**SOURCE DOCUMENT**.
+ + + +

Data can be a computational bottleneck. If you’re only using data from the human genome, mouse genome and rhesus macaque genome, you’re inherently limited in the sophistication of the models you can build. There are only so many bases in the genome and only so many ways you can annotate those genomes to use the information. What we’re trying to do is use the genomes of the Vertebrate Genomes Project to more tightly trace the evolution of different parts of the genome and use that to inform human disease biology. This work also lends itself to identifying completely new model organisms that haven’t been brought into the lab before; this framework could help design tools to study their brains and their behavior.
Finally, in future, we plan to more tightly integrate experimental and computational techniques through automation. CMU has an impressive automated lab, which provides a foundation for using programming to integrate experiments that are being conducted – in this case by things like liquid handling robots – with computation and machine learning. In other words, these automated systems would be able to take the results of those experiments and make decisions about the next round of experiments to conduct or how to optimize different tools or technologies. There’s still a lot of work to do in this area, but I’m excited by the potential of these facilities and techniques to make significant leaps in biology by intelligently integrating experimental and computational approaches.

+ + + +

**INFORMATION PROVIDED**.

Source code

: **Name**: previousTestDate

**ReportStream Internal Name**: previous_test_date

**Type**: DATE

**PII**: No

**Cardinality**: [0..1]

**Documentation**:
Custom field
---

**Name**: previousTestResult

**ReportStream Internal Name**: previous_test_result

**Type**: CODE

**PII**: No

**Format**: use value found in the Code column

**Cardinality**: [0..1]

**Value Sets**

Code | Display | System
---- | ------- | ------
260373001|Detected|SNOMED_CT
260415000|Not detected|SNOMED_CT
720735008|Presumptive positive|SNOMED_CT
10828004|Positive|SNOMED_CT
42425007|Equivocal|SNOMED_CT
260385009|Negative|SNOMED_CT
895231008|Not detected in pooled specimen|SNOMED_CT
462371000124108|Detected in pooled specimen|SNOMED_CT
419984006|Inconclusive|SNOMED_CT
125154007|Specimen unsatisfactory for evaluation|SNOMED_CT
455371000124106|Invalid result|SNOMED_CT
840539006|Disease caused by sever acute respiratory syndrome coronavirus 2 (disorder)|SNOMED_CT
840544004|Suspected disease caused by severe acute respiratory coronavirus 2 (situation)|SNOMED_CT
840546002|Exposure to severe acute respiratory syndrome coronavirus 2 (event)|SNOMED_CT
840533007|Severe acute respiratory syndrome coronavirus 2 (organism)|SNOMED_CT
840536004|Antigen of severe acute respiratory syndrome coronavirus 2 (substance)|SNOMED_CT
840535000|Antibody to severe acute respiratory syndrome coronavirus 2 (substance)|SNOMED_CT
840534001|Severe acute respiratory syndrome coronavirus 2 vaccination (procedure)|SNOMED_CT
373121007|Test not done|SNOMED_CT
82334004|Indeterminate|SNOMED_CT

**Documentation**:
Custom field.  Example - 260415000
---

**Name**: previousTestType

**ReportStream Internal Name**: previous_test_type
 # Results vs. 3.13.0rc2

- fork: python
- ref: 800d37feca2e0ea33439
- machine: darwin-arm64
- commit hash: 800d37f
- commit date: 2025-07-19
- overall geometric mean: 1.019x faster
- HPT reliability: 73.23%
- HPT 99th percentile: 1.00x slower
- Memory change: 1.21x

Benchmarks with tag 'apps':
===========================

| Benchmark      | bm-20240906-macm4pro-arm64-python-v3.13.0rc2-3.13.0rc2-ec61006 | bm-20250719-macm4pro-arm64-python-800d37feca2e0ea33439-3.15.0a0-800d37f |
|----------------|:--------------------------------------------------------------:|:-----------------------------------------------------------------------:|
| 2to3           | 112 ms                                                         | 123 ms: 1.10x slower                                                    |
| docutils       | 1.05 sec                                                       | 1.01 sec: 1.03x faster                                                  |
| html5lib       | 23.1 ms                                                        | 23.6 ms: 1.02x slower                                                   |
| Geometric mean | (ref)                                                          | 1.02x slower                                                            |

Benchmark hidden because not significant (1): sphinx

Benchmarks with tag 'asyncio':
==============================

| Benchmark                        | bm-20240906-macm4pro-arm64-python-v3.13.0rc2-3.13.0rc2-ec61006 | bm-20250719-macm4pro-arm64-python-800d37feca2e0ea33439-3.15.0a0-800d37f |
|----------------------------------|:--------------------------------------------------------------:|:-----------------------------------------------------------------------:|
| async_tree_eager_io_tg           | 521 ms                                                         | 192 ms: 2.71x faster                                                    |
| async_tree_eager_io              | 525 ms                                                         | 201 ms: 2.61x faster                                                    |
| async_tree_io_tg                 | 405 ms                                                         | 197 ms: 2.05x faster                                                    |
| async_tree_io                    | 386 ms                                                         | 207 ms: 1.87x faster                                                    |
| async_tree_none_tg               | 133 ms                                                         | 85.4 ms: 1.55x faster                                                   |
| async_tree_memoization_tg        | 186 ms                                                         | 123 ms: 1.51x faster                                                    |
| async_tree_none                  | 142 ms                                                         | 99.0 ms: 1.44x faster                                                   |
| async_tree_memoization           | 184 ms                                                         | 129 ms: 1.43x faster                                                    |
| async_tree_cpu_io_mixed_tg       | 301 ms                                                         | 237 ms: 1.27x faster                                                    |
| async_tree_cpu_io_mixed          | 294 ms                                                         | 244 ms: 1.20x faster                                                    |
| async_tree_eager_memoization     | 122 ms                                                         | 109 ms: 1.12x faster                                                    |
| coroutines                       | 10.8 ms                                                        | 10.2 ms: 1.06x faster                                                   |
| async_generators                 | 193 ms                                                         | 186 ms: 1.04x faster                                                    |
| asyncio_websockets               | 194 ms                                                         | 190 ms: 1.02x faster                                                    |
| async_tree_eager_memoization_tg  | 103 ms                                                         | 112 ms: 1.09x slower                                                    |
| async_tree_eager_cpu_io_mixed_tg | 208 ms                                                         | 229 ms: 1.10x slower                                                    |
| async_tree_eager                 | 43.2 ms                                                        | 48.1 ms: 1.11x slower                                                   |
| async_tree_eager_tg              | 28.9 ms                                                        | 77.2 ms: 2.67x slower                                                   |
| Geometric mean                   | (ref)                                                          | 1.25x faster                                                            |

+ + + +

**TASK SET**.
a - Answer these questions from the genomics passage:
(i) Which three genomes does it name as the source of inherently limited data?
(ii) Which project's genomes does the work aim to use to trace the evolution of different parts of the genome?
(iii) What does it give as an example of the things conducting experiments in CMU's automated lab?
b - Quote the genomics passage word for word, starting at "Finally, in future, we" and ending at "and computational approaches.".
The rows above are separate material and are not part of the genomics passage.

**TASK RESPONSES**.
a -
(i) The human genome, the mouse genome and the rhesus macaque genome.
(ii) The Vertebrate Genomes Project.
(iii) Liquid handling robots.

b -
Finally, in future, we plan to more tightly integrate experimental and computational techniques through automation. CMU has an impressive automated lab, which provides a foundation for using programming to integrate experiments that are being conducted – in this case by things like liquid handling robots – with computation and machine learning. In other words, these automated systems would be able to take the results of those experiments and make decisions about the next round of experiments to conduct or how to optimize different tools or technologies. There’s still a lot of work to do in this area, but I’m excited by the potential of these facilities and techniques to make significant leaps in biology by intelligently integrating experimental and computational approaches.